4th-gen Apple iPhone prototype goes missing; Chinese worker investigated, commits suicide

“Last Thursday, 25 year-old Sun Danyong committed suicide after a fourth-generation iPhone prototype he was responsible for went missing,” Eric Eldon reports for VentureBeat. “Sun was a recent engineering graduate, and had landed a job handling product communications for electronics manufacturing giant Foxconn in Shenzhen, a leading city in the industry-heavy Guangdong province near Hong Kong. He was tasked with shipping iPhone prototypes from Foxconn to Apple.”

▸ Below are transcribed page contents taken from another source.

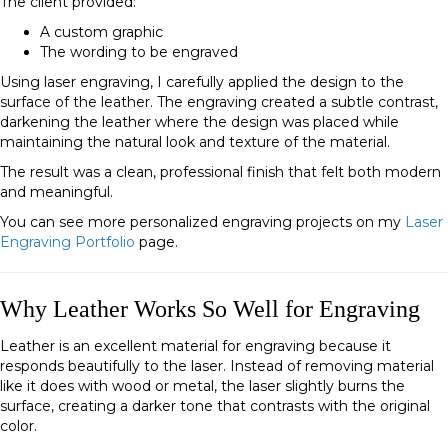
The client provided:
A custom graphic
The wording to be engraved
Using laser engraving, I carefully applied the design to the
surface of the leather. The engraving created a subtle contrast,
darkening the leather where the design was placed while
maintaining the natural look and texture of the material.
The result was a clean, professional finish that felt both modern
and meaningful.
You can see more personalized engraving projects on my
Laser
Engraving Portfolio
page.
Why Leather Works So Well for Engraving
Leather is an excellent material for engraving because it
responds beautifully to the laser. Instead of removing material
like it does with wood or metal, the laser slightly burns the
surface, creating a darker tone that contrasts with the original
color.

“On Thursday, July 9th, Sun got 16 prototype phones from the assembly line at a local Foxconn factory. At some point in the next few days, he discovered that one of the phones was missing. He suspected that it had been left at the factory, but couldn’t find it. On Monday, July 13, he reported the missing phone to his boss. Then, that Wednesday, three Foxconn employees searched his apartment — illegally, according to Chinese law. Accusations are flying that Sun was detained and physically abused during the investigation, although this has not been substantiated,” Eldon reports.

“On Thursday — a little after 3 a.m. according to surveillance videos in the apartment building — he jumped out of a window in his apartment building to his death,” Eldon reports. “Taiwan-based Foxconn makes Apple’s iPhones and iPods, along with numerous other hardware devices for other international technology companies. It faces cutthroat competition from other manufacturers around China and the world. A leak of the next generation of Apple’s crown jewel, the iPhone, could badly hurt Foxconn’s business relationship with Apple. The pressure within Foxconn to maintain Apple’s secrets, then, is not surprising.”

Full article here.

Kit Eaton writes for Fast Company, “Is Apple to blame for this? Of course it isn’t… but it’s an accusation you’ll hear leveled all over the Web. There are two factors to think about: Apple’s product security, and how Foxconn handled its employee. As far as the first is concerned, Apple’s level of secrecy doesn’t compare a jot to that which millions of employees of defense companies the world over endure. It may all sound very cloak and dagger, and it’s clearly part of Apple’s business mojo–designed so that innovative products really make a big splash when they hit the marketplace–but it’s not when you consider the secrecy which wraps employees of companies that build missiles, do secret military research or work in the nuclear weapons industry. As far as Foxconn is concerned, we don’t know all the facts yet.”